- [課題の要件]:
下にある生活保護の最高裁判決についての文章から、「2013~2015年の生活保」という語句を含むところで始め、「償をおこなうことになります。」の直後で終わる部分を、一字も変えずに出力してください。

- [本文抜粋]:

- - -

大西連認定NPO法人自立生活サポートセンター・もやい 理事長

【生活保護最高裁判決】政府は「全員に全額補償」を

2013~2015年の生活保護基準の引き下げについて、2025年6月27日に最高裁判決において、その減額処分が違法である、とされました。

厚労省はそれを受け、8月13日から全9回、「最高裁判決への対応に関する専門委員会」を開催し、11月18日には報告書が公表されました。

厚労省はこれまで、この専門家委員会での結論をもって政府としての対応を検討する、と一貫して発信しており、報告書が公表された今、まさに政府としての対応が近く決定、発表される情勢となっています。

専門委員会での議論やこれまでのさまざまな報道等をふまえると、政府の対応としては減額処分が取り消された最高裁判決ですので、該当時期に生活保護を利用していた方に対して、補償をおこなうことになります。

そして、その補償の範囲は、下記の3つにしぼられると考えられます。

①全員に全額補償

②原告には全額補償、原告以外には策定しなおした基準で減額補償

③全員に策定しなおした基準で減額補償

なお、ここでの「全員」は減額処分の対象となった生活保護利用者全員、を指します。

「全額補償」の「全額」とは、「引き下げ前の基準」から「違法とされた減額後の基準(実際に使用された基準)」の差額の「全額」を指します。

「策定しなおした基準」は今回の専門家委員会をもとに新たに作り直された基準、を指し、「策定しなおした基準で減額補償」は、「策定しなおした基準」から「違法とされた減額後の基準(実際に使用された基準)」との差額を補償(「全額補償」よりは減額された補償になる見込み)を指すものとします。

■速やかに全員に全額補償を

結論から言うと、政府は上記の①の「全員に全額補償」を実施するべきです。

専門家委員会においても全員に全額支給について否定的な意見は出ていません。(そもそも専門家委員会に対して厚労省が設定した論点は、基準を策定しなおすことが可能かどうか、であったため)

- - -

- [データ抜粋]:
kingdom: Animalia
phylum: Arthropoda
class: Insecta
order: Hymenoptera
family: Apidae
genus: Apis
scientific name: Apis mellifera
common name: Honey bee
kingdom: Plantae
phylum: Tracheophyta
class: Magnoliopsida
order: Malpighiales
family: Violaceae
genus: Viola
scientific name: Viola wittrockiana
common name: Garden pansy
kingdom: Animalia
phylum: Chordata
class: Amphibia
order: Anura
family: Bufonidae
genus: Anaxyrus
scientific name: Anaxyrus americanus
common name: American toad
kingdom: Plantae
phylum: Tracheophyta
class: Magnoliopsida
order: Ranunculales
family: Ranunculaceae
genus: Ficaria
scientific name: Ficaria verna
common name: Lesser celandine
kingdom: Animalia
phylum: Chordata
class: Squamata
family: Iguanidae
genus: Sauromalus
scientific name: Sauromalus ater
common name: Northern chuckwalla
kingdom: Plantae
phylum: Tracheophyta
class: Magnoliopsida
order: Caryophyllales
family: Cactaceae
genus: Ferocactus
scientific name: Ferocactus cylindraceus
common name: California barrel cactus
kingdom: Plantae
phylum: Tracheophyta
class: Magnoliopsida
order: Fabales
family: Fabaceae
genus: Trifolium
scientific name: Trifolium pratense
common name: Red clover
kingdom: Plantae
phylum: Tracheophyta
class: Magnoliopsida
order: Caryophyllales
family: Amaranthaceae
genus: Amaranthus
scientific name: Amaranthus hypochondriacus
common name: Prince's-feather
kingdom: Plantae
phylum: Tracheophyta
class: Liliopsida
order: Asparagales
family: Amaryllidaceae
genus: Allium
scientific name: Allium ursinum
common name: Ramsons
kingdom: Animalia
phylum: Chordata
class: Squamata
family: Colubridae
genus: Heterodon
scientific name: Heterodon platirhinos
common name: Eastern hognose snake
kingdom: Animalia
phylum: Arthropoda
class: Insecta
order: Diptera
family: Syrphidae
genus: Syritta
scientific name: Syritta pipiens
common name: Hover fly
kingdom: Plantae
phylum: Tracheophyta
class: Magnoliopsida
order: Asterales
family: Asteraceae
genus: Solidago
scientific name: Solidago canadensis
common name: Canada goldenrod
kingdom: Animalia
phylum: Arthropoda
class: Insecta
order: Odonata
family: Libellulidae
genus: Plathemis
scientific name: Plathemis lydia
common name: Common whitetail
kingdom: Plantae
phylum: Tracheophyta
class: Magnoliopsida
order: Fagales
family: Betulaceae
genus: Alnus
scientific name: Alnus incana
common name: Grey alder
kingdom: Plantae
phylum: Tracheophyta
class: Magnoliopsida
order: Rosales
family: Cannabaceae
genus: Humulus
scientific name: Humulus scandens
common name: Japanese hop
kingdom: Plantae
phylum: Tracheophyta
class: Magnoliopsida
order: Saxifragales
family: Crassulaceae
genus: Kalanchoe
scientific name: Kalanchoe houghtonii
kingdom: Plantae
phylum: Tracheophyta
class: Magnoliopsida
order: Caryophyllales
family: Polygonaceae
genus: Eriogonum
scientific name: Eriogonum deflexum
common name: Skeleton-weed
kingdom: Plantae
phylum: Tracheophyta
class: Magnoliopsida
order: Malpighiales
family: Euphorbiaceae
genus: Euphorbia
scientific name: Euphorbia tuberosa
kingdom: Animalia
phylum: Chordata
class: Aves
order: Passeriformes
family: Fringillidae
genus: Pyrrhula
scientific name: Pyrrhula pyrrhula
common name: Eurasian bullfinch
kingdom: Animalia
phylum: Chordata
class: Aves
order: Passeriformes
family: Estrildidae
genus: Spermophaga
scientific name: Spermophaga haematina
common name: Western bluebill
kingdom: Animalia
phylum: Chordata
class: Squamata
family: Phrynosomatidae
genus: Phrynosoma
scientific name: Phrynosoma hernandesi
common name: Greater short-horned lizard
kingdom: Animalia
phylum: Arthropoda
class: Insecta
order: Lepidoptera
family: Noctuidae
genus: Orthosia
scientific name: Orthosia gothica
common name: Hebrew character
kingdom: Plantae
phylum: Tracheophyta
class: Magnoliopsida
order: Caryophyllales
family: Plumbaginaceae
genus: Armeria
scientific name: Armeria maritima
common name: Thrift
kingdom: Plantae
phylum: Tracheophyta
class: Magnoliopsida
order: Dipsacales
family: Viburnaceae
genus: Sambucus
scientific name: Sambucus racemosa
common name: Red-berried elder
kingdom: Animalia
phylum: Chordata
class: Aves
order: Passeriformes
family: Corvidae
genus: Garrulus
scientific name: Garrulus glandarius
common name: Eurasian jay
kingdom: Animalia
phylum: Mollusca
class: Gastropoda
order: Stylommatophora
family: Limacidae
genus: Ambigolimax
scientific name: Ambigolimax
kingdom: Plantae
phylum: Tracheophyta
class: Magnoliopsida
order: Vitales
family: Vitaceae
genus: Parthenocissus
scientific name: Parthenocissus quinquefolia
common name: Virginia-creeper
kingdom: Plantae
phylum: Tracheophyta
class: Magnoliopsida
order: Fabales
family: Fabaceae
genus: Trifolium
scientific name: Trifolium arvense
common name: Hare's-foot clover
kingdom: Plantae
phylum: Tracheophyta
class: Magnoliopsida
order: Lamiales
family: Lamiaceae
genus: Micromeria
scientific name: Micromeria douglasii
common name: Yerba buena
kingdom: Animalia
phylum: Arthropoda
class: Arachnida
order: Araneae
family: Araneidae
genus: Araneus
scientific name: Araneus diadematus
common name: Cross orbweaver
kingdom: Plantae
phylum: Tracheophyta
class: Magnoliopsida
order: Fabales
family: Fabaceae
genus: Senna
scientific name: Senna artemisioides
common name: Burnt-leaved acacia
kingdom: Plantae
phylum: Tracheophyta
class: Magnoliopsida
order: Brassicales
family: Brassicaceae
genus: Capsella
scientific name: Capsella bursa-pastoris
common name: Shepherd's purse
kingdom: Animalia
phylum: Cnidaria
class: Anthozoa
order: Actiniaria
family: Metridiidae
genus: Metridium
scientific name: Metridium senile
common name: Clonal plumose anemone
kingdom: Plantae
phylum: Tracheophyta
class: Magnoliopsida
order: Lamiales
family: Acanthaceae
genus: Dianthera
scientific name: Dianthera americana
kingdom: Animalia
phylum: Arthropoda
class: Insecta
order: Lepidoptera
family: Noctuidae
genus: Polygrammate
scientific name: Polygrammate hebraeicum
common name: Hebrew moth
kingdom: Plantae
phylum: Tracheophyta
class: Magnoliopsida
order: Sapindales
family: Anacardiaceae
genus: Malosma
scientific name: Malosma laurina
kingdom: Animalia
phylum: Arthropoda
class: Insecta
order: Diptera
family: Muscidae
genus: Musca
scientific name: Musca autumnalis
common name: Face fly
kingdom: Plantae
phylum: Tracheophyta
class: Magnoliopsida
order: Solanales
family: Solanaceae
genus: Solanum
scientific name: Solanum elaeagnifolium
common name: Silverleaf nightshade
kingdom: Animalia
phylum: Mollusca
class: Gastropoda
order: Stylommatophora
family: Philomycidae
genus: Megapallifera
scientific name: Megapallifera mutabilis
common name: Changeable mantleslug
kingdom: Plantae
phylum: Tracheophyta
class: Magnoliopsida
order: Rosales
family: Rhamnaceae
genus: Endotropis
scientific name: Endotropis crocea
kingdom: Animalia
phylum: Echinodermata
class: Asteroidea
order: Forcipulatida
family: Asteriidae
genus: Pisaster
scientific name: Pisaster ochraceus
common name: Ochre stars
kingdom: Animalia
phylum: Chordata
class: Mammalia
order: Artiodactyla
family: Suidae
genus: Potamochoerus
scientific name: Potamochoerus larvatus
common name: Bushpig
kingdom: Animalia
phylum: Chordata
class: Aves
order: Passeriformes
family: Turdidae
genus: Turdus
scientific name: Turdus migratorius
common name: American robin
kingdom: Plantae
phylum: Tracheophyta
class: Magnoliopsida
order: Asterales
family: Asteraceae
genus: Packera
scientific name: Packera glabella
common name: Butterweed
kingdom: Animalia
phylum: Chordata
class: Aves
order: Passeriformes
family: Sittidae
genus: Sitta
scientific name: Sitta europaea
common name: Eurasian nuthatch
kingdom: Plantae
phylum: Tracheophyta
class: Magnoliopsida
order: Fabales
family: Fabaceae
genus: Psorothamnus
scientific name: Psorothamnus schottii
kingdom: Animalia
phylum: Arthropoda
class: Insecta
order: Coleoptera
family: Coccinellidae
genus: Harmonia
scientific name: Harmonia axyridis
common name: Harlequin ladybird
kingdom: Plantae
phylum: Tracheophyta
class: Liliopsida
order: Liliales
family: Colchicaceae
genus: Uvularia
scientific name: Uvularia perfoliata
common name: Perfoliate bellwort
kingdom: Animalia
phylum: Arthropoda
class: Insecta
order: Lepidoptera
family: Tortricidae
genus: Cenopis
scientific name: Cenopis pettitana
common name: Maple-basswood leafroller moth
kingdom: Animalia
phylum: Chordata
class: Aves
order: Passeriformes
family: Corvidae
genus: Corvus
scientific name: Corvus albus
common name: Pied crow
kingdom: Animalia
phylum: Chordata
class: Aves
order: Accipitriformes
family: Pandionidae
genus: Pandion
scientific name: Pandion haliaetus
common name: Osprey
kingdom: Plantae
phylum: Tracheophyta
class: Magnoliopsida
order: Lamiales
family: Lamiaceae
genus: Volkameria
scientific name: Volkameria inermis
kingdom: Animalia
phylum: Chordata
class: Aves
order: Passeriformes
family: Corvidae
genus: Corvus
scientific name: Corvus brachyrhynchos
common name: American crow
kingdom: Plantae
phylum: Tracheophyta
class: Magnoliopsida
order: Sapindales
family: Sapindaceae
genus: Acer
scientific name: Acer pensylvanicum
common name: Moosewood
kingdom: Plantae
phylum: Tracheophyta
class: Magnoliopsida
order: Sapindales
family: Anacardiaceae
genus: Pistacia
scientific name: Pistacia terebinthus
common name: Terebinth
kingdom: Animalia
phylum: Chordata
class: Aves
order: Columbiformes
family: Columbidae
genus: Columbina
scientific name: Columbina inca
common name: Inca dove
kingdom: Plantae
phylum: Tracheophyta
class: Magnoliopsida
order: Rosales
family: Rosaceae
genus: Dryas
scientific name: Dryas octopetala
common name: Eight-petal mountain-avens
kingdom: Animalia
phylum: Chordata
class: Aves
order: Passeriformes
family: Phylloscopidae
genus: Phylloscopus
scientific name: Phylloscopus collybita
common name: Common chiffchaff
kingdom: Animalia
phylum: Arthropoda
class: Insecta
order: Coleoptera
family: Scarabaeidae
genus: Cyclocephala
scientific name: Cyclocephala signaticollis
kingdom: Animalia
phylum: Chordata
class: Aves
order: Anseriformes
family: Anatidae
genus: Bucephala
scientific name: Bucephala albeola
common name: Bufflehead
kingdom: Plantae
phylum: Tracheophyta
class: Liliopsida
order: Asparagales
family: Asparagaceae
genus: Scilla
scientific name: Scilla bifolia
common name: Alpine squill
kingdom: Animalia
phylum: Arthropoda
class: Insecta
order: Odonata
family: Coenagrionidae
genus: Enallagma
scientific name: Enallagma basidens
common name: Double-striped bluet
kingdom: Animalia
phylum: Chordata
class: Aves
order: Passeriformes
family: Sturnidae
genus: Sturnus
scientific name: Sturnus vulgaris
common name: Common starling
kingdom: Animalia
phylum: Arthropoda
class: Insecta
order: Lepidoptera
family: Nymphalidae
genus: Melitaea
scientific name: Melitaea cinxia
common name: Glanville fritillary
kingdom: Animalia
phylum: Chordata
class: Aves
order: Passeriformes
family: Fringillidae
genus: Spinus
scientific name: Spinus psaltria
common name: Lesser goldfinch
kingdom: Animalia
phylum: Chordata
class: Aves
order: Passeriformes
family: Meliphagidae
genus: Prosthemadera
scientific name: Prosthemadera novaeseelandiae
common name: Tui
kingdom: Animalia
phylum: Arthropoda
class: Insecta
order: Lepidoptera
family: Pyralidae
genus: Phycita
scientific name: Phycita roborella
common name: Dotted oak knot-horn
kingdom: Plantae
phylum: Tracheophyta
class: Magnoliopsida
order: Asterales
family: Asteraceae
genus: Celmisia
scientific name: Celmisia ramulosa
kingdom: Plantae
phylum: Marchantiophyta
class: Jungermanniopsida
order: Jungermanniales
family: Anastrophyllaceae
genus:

- - -

- [演習の解答]:
2013~2015年の生活保護基準の引き下げについて、2025年6月27日に最高裁判決において、その減額処分が違法である、とされました。

厚労省はそれを受け、8月13日から全9回、「最高裁判決への対応に関する専門委員会」を開催し、11月18日には報告書が公表されました。

厚労省はこれまで、この専門家委員会での結論をもって政府としての対応を検討する、と一貫して発信しており、報告書が公表された今、まさに政府としての対応が近く決定、発表される情勢となっています。

専門委員会での議論やこれまでのさまざまな報道等をふまえると、政府の対応としては減額処分が取り消された最高裁判決ですので、該当時期に生活保護を利用していた方に対して、補償をおこなうことになります。